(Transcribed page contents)
Segment Open

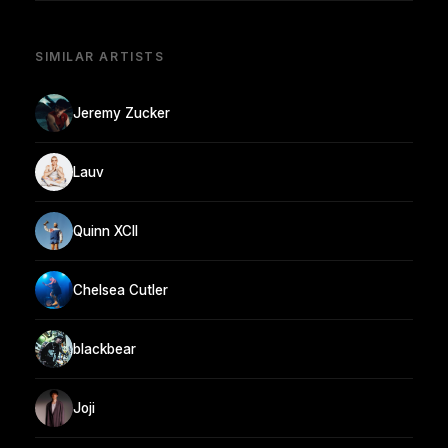
SIMILAR ARTISTS
Jeremy Zucker
Lauv
Quinn XCII
Chelsea Cutler
blackbear
Joji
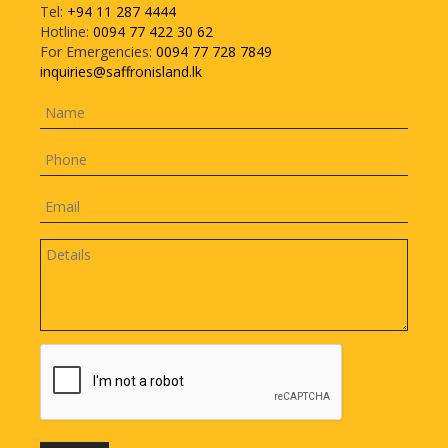
Tel:
+94 11 287 4444
Hotline:
0094 77 422 30 62
For Emergencies:
0094 77 728 7849
inquiries@saffronisland.lk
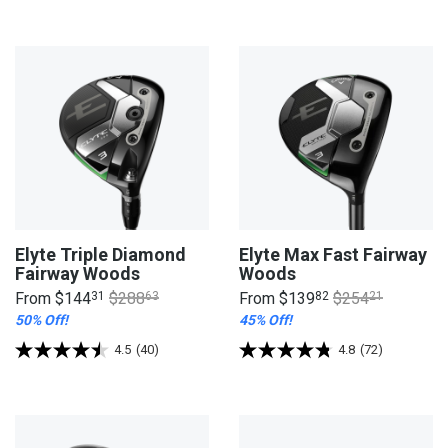
Elyte Triple Diamond
Elyte Max Fast Fairway
Fairway Woods
Woods
From
$144
31
$288
63
From
$139
82
$254
21
50% Off!
45% Off!
4.5
(40)
4.8
(72)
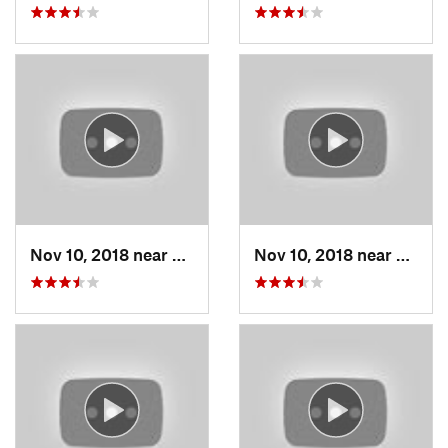
Nov 10, 2018 near
Grain V…, MO
Nov 10, 2018 near
Grain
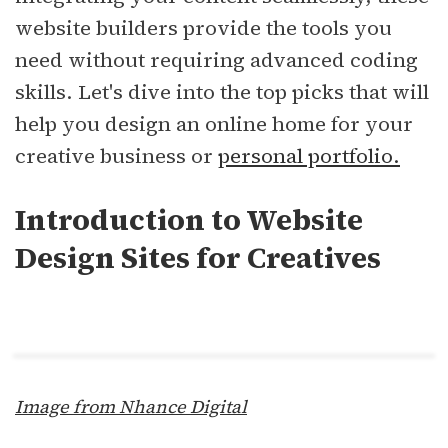
website builders provide the tools you
need without requiring advanced coding
skills. Let's dive into the top picks that will
help you design an online home for your
creative business or
personal portfolio.
Introduction to Website
Design Sites for Creatives
Image from Nhance Digital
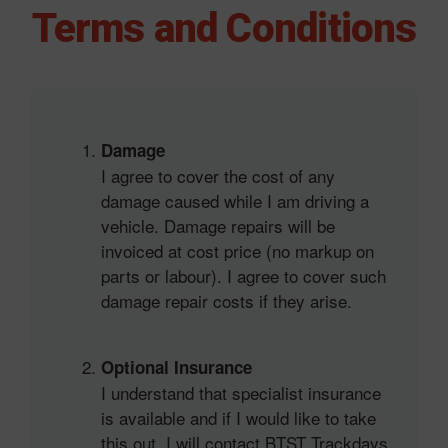
Skip
Terms and Conditions
to
content
Damage
I agree to cover the cost of any
damage caused while I am driving a
vehicle. Damage repairs will be
invoiced at cost price (no markup on
parts or labour). I agree to cover such
damage repair costs if they arise.
Optional Insurance
I understand that specialist insurance
is available and if I would like to take
this out, I will contact BTST Trackdays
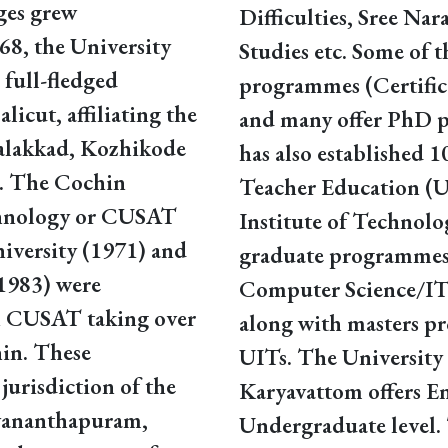
ges grew
Difficulties, Sree Na
8, the University
Studies etc. Some of t
full-fledged
programmes (Certifi
licut, affiliating the
and many offer PhD 
 Palakkad, Kozhikode
has also established 1
a. The Cochin
Teacher Education (
chnology or CUSAT
Institute of Technolo
niversity (1971) and
graduate programmes
1983) were
Computer Science/IT,
th CUSAT taking over
along with masters pr
hin. These
UITs. The University 
jurisdiction of the
Karyavattom offers E
uvananthapuram,
Undergraduate level. 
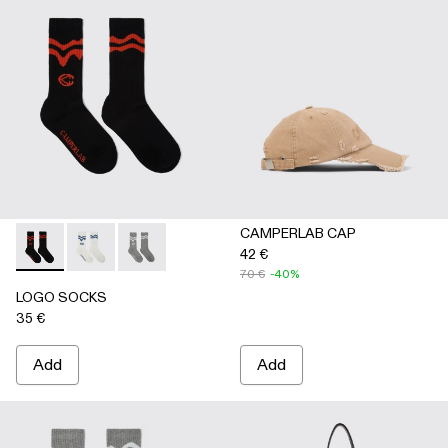
CAMPERLAB CAP
42 €
LOGO SOCKS - AA00005-001 - BLACK
LOGO SOCKS - AA00005-003 - WHITE
LOGO SOCKS - AA00005-002 - GRAY
70 €
-40%
LOGO SOCKS
35 €
Add
Add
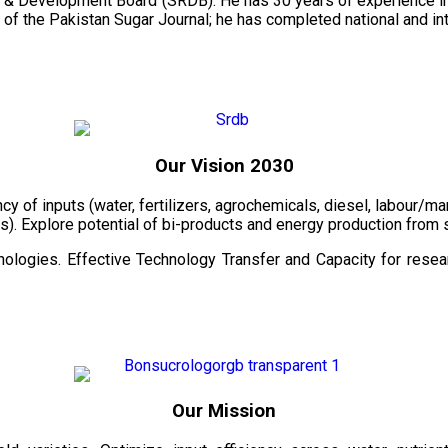
 & Development Board (SRDB). He has 30 years of experience in 
of the Pakistan Sugar Journal; he has completed national and in
Our Vision 2030
ency of inputs (water, fertilizers, agrochemicals, diesel, labour
cts). Explore potential of bi-products and energy production fro
ologies. Effective Technology Transfer and Capacity for resear
Our Mission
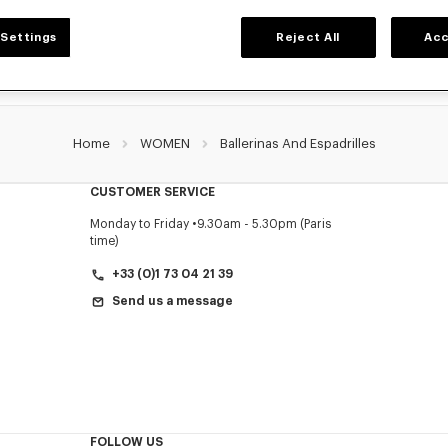
Settings
Reject All
Acc
Home
WOMEN
Ballerinas And Espadrilles
CUSTOMER SERVICE
Monday to Friday
9.30am - 5.30pm (Paris
time)
+33 (0)1 73 04 21 39
Send us a message
FOLLOW US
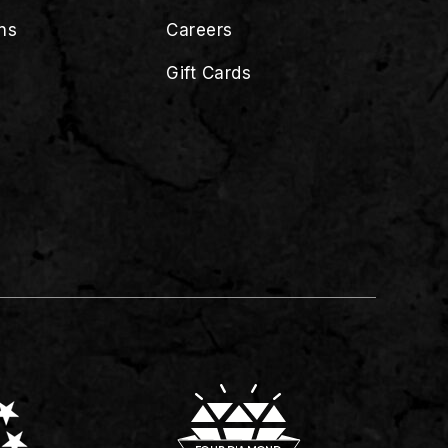
ns
Careers
Gift Cards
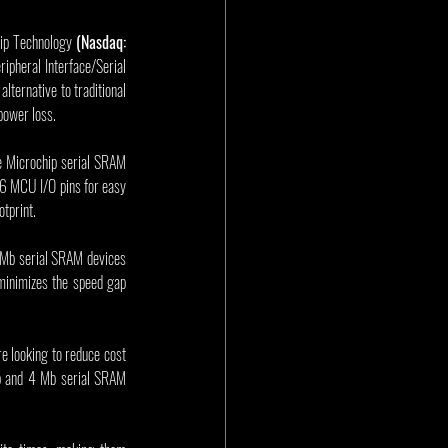
ip Technology 
(Nasdaq: 
ripheral Interface/Serial 
ernative to traditional 
power loss.
e Microchip serial SRAM 
6 MCU I/O pins for easy 
tprint.
Mb serial SRAM devices 
minimizes the speed gap 
 looking to reduce cost 
Mb and 4 Mb serial SRAM 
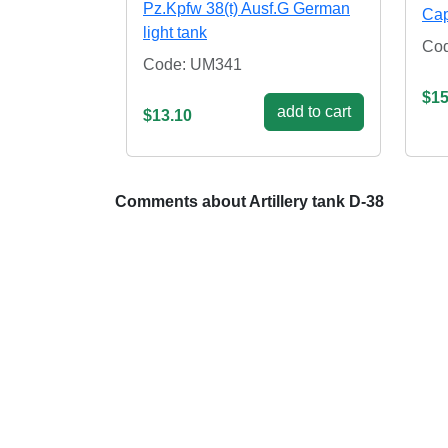
Pz.Kpfw 38(t) Ausf.G German
Cap
light tank
Co
Code: UM341
$15
add to cart
$13.10
Comments about Artillery tank D-38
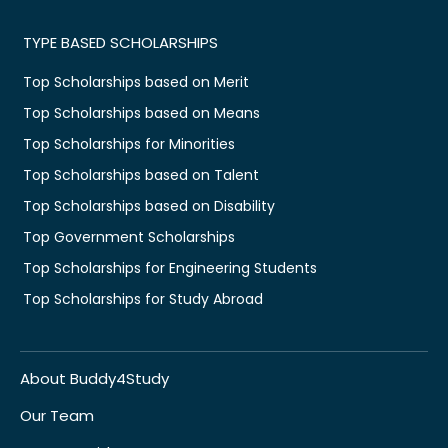
TYPE BASED SCHOLARSHIPS
Top Scholarships based on Merit
Top Scholarships based on Means
Top Scholarships for Minorities
Top Scholarships based on Talent
Top Scholarships based on Disability
Top Government Scholarships
Top Scholarships for Engineering Students
Top Scholarships for Study Abroad
About Buddy4Study
Our Team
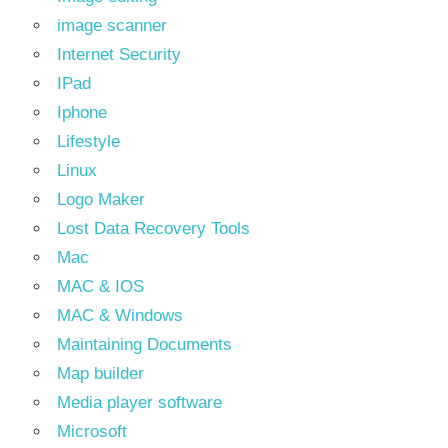
image scanner
Internet Security
IPad
Iphone
Lifestyle
Linux
Logo Maker
Lost Data Recovery Tools
Mac
MAC & IOS
MAC & Windows
Maintaining Documents
Map builder
Media player software
Microsoft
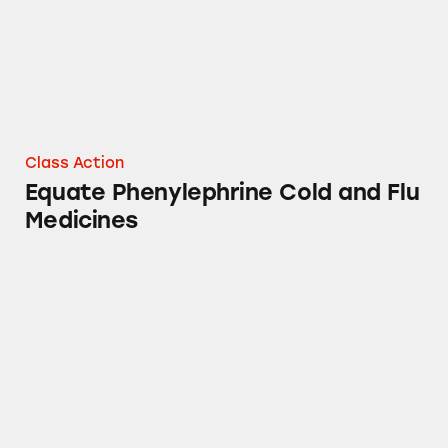
Class Action
Equate Phenylephrine Cold and Flu
Medicines
DayQuil, NyQuil, and Walmart’s Equate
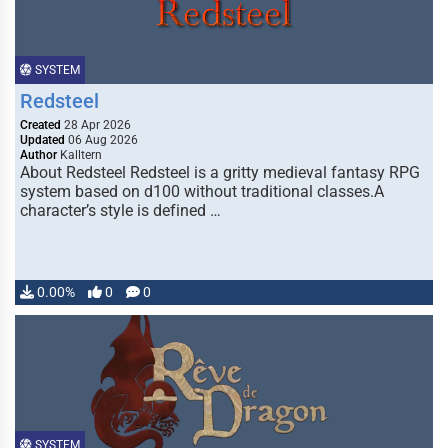
SYSTEM
Redsteel
Created
28 Apr 2026
Updated
06 Aug 2026
Author
Kalltern
About Redsteel Redsteel is a gritty medieval fantasy RPG
system based on d100 without traditional classes.A
character’s style is defined …
0.00%
0
0
SYSTEM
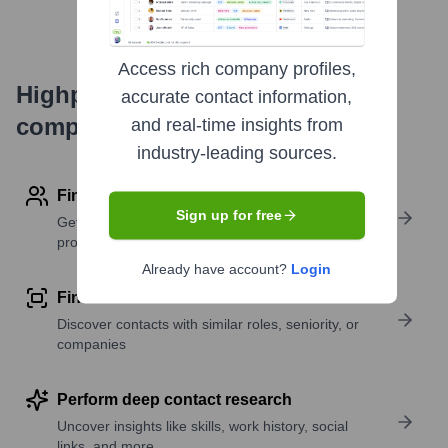
Access rich company profiles,
Highperformr's free tools for
accurate contact information,
company research
and real-time insights from
industry-leading sources.
Find contact info
Sign up for free
Get verified emails, phone numbers, and LinkedIn
profile details
Already have account?
Login
Find similar contacts
Discover contacts with similar roles, seniority, or
companies
Perform deep contact research
Uncover insights like skills, work history, social
links, and more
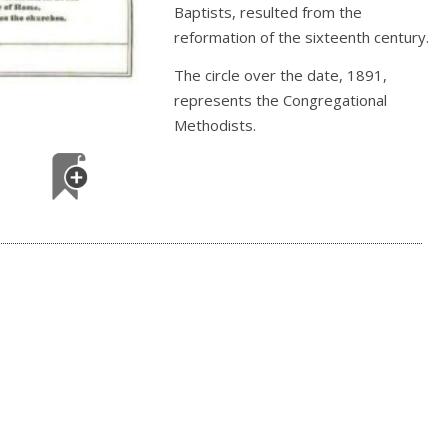
Baptists, resulted from the
reformation of the sixteenth century.
The circle over the date, 1891,
represents the Congregational
Methodists.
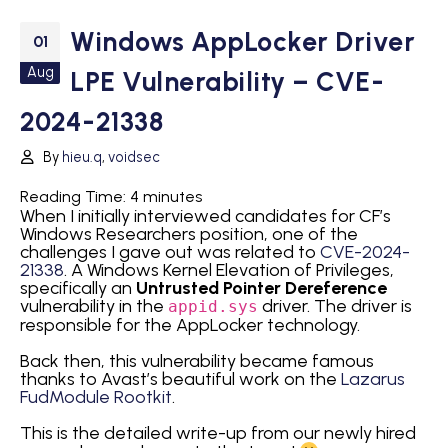
Windows AppLocker Driver
01
Aug
LPE Vulnerability – CVE-
2024-21338
By
hieu.q
,
voidsec
Reading Time:
4
minutes
When I initially interviewed candidates for CF’s
Windows Researchers position, one of the
challenges I gave out was related to
CVE-2024-
21338
. A Windows Kernel Elevation of Privileges,
specifically an
Untrusted Pointer Dereference
vulnerability in the
driver. The driver is
appid.sys
responsible for the AppLocker technology.
Back then, this vulnerability became famous
thanks to Avast’s beautiful work on the
Lazarus
FudModule Rootkit
.
This is the detailed write-up from our newly hired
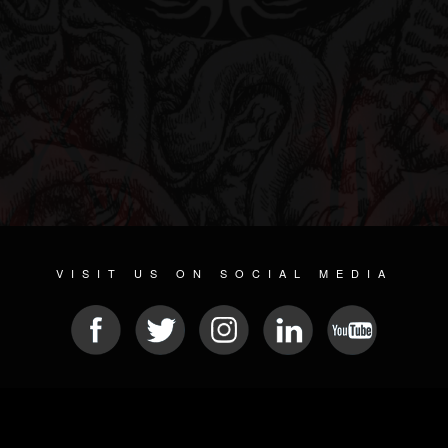
VISIT US ON SOCIAL MEDIA
© 2026 METAL DEVASTATION RADIO
SOCIAL NETWORK SOFTWARE
| POWERED BY
JAMROOM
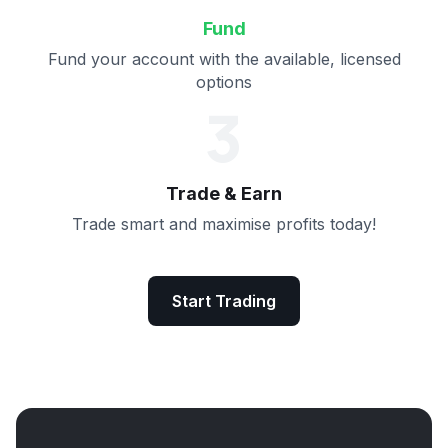
Fund
Fund your account with the available, licensed
options
3
Trade & Earn
Trade smart and maximise profits today!
Start Trading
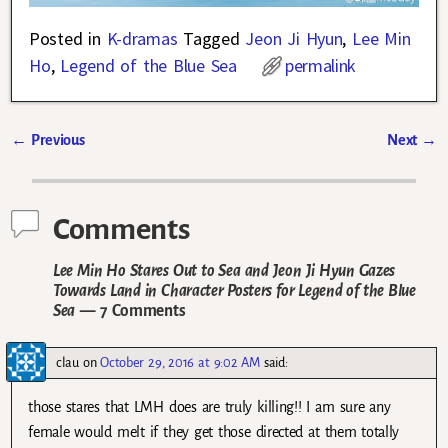
Posted in
K-dramas
Tagged
Jeon Ji Hyun
,
Lee Min
Ho
,
Legend of the Blue Sea
permalink
←
Previous
Next
→
Post navigation
Comments
Lee Min Ho Stares Out to Sea and Jeon Ji Hyun Gazes
Towards Land in Character Posters for Legend of the Blue
Sea
— 7 Comments
clau
on
October 29, 2016 at 9:02 AM
said:
those stares that LMH does are truly killing!! I am sure any
female would melt if they get those directed at them totally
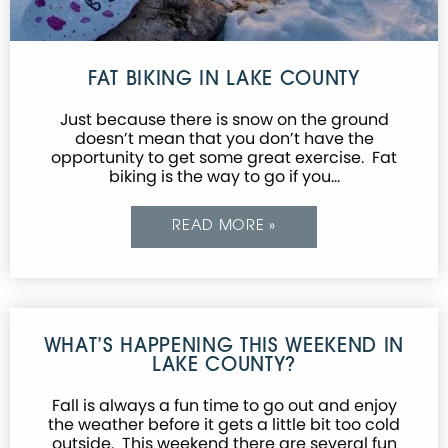
FAT BIKING IN LAKE COUNTY
Just because there is snow on the ground
doesn’t mean that you don’t have the
opportunity to get some great exercise. Fat
biking is the way to go if you…
READ MORE »
WHAT’S HAPPENING THIS WEEKEND IN
LAKE COUNTY?
Fall is always a fun time to go out and enjoy
the weather before it gets a little bit too cold
outside. This weekend there are several fun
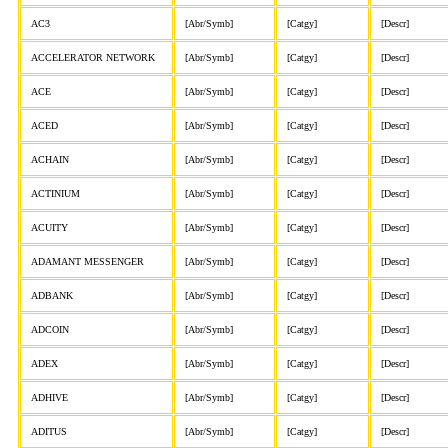
AC3
[Abr/Symb]
[Catgy]
[Descr]
ACCELERATOR NETWORK
[Abr/Symb]
[Catgy]
[Descr]
ACE
[Abr/Symb]
[Catgy]
[Descr]
ACED
[Abr/Symb]
[Catgy]
[Descr]
ACHAIN
[Abr/Symb]
[Catgy]
[Descr]
ACTINIUM
[Abr/Symb]
[Catgy]
[Descr]
ACUITY
[Abr/Symb]
[Catgy]
[Descr]
ADAMANT MESSENGER
[Abr/Symb]
[Catgy]
[Descr]
ADBANK
[Abr/Symb]
[Catgy]
[Descr]
ADCOIN
[Abr/Symb]
[Catgy]
[Descr]
ADEX
[Abr/Symb]
[Catgy]
[Descr]
ADHIVE
[Abr/Symb]
[Catgy]
[Descr]
ADITUS
[Abr/Symb]
[Catgy]
[Descr]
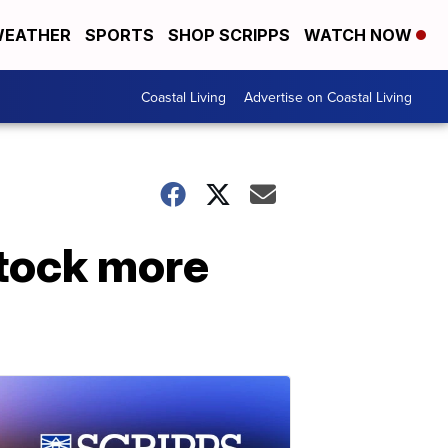
EATHER
SPORTS
SHOP SCRIPPS
WATCH NOW
Coastal Living
Advertise on Coastal Living
stock more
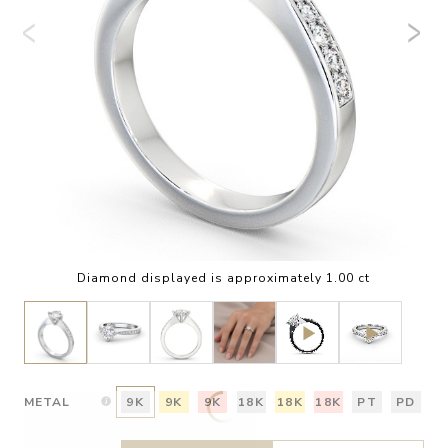
Diamond displayed is approximately 1.00 ct
METAL
9K
9K
9K
18K
18K
18K
PT
PD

Segment Closed

> **The task**: Your answer should be an exact copy of the records above, with no pictures in it.

> **Answer to this task**:
SIMILAR ARTISTS
Jeremy Zucker
Lauv
Quinn XCII
Chelsea Cutler
blackbear
Joji
Tel:
+94 11 287 4444
Hotline:
0094 77 422 30 62
For Emergencies:
0094 77 728 7849
inquiries@saffronisland.lk
Elyte Triple Diamond
Elyte Max Fast Fairway
Fairway Woods
Woods
From
$144
31
$288
63
From
$139
82
$254
21
50% Off!
45% Off!
4.5
(40)
4.8
(72)
Nov 10, 2018 near
Grain V…, MO
Nov 10, 2018 near
Grain
website builders provide the tools you
need without requiring advanced coding
skills. Let's dive into the top picks that will
help you design an online home for your
creative business or
personal portfolio.
Introduction to Website
Design Sites for Creatives
Image from Nhance Digital
Skip
Terms and Conditions
to
content
Damage
I agree to cover the cost of any
damage caused while I am driving a
vehicle. Damage repairs will be
invoiced at cost price (no markup on
parts or labour). I agree to cover such
damage repair costs if they arise.
Optional Insurance
I understand that specialist insurance
is available and if I would like to take
this out, I will contact BTST Trackdays
ges grew
Difficulties, Sree Na
8, the University
Studies etc. Some of t
full-fledged
programmes (Certifi
licut, affiliating the
and many offer PhD 
 Palakkad, Kozhikode
has also established 1
a. The Cochin
Teacher Education (
chnology or CUSAT
Institute of Technolo
niversity (1971) and
graduate programmes
1983) were
Computer Science/IT,
th CUSAT taking over
along with masters pr
hin. These
UITs. The University 
jurisdiction of the
Karyavattom offers E
uvananthapuram,
Undergraduate level. 
CAMPERLAB CAP
42 €
LOGO SOCKS - AA00005-001 - BLACK
LOGO SOCKS - AA00005-003 - WHITE
LOGO SOCKS - AA00005-002 - GRAY
70 €
-40%
LOGO SOCKS
35 €
Add
Add
 & Development Board (SRDB). He has 30 years of experience in 
of the Pakistan Sugar Journal; he has completed national and in
Our Vision 2030
ency of inputs (water, fertilizers, agrochemicals, diesel, labour
cts). Explore potential of bi-products and energy production fro
ologies. Effective Technology Transfer and Capacity for resear
Our Mission
Settings
Reject All
Acc
Home
WOMEN
Ballerinas And Espadrilles
CUSTOMER SERVICE
Monday to Friday
9.30am - 5.30pm (Paris
time)
+33 (0)1 73 04 21 39
Send us a message
FOLLOW US
ns
Careers
Gift Cards
ip Technology 
(Nasdaq: 
ripheral Interface/Serial 
ernative to traditional 
power loss.
e Microchip serial SRAM 
6 MCU I/O pins for easy 
tprint.
Mb serial SRAM devices 
minimizes the speed gap 
 looking to reduce cost 
Mb and 4 Mb serial SRAM 
Pz.Kpfw 38(t) Ausf.G German
Cap
light tank
Co
Code: UM341
$15
add to cart
$13.10
Comments about Artillery tank D-38
TYPE BASED SCHOLARSHIPS
Top Scholarships based on Merit
Top Scholarships based on Means
Top Scholarships for Minorities
Top Scholarships based on Talent
Top Scholarships based on Disability
Top Government Scholarships
Top Scholarships for Engineering Students
Top Scholarships for Study Abroad
About Buddy4Study
Our Team
image scanner
Internet Security
IPad
Iphone
Lifestyle
Linux
Logo Maker
Lost Data Recovery Tools
Mac
MAC & IOS
MAC & Windows
Maintaining Documents
Map builder
Media player software
Microsoft
Class Action
Equate Phenylephrine Cold and Flu
Medicines
DayQuil, NyQuil, and Walmart’s Equate
SYSTEM
Redsteel
Created
28 Apr 2026
Updated
06 Aug 2026
Author
Kalltern
About Redsteel Redsteel is a gritty medieval fantasy RPG
system based on d100 without traditional classes.A
character’s style is defined …
0.00%
0
0
SYSTEM
Access rich company profiles,
Highperformr's free tools for
accurate contact information,
company research
and real-time insights from
industry-leading sources.
Find contact info
Sign up for free
Get verified emails, phone numbers, and LinkedIn
profile details
Already have account?
Login
Find similar contacts
Discover contacts with similar roles, seniority, or
companies
Perform deep contact research
Uncover insights like skills, work history, social
links, and more
Baptists, resulted from the
reformation of the sixteenth century.
The circle over the date, 1891,
represents the Congregational
Methodists.
Windows AppLocker Driver
01
Aug
LPE Vulnerability – CVE-
2024-21338
By
hieu.q
,
voidsec
Reading Time:
4
minutes
When I initially interviewed candidates for CF’s
Windows Researchers position, one of the
challenges I gave out was related to
CVE-2024-
21338
. A Windows Kernel Elevation of Privileges,
specifically an
Untrusted Pointer Dereference
vulnerability in the
driver. The driver is
appid.sys
responsible for the AppLocker technology.
Back then, this vulnerability became famous
thanks to Avast’s beautiful work on the
Lazarus
FudModule Rootkit
.
This is the detailed write-up from our newly hired
VISIT US ON SOCIAL MEDIA
© 2026 METAL DEVASTATION RADIO
SOCIAL NETWORK SOFTWARE
| POWERED BY
JAMROOM
Fund
Fund your account with the available, licensed
options
3
Trade & Earn
Trade smart and maximise profits today!
Start Trading
Posted in
K-dramas
Tagged
Jeon Ji Hyun
,
Lee Min
Ho
,
Legend of the Blue Sea
permalink
←
Previous
Next
→
Post navigation
Comments
Lee Min Ho Stares Out to Sea and Jeon Ji Hyun Gazes
Towards Land in Character Posters for Legend of the Blue
Sea
— 7 Comments
clau
on
October 29, 2016 at 9:02 AM
said:
those stares that LMH does are truly killing!! I am sure any
female would melt if they get those directed at them totally
FAT BIKING IN LAKE COUNTY
Just because there is snow on the ground
doesn’t mean that you don’t have the
opportunity to get some great exercise. Fat
biking is the way to go if you…
READ MORE »
WHAT’S HAPPENING THIS WEEKEND IN
LAKE COUNTY?
Fall is always a fun time to go out and enjoy
the weather before it gets a little bit too cold
outside. This weekend there are several fun
AC3
[Abr/Symb]
[Catgy]
[Descr]
ACCELERATOR NETWORK
[Abr/Symb]
[Catgy]
[Descr]
ACE
[Abr/Symb]
[Catgy]
[Descr]
ACED
[Abr/Symb]
[Catgy]
[Descr]
ACHAIN
[Abr/Symb]
[Catgy]
[Descr]
ACTINIUM
[Abr/Symb]
[Catgy]
[Descr]
ACUITY
[Abr/Symb]
[Catgy]
[Descr]
ADAMANT MESSENGER
[Abr/Symb]
[Catgy]
[Descr]
ADBANK
[Abr/Symb]
[Catgy]
[Descr]
ADCOIN
[Abr/Symb]
[Catgy]
[Descr]
ADEX
[Abr/Symb]
[Catgy]
[Descr]
ADHIVE
[Abr/Symb]
[Catgy]
[Descr]
ADITUS
[Abr/Symb]
[Catgy]
[Descr]
EATHER
SPORTS
SHOP SCRIPPS
WATCH NOW
Coastal Living
Advertise on Coastal Living
stock more
Diamond displayed is approximately 1.00 ct
METAL
9K
9K
9K
18K
18K
18K
PT
PD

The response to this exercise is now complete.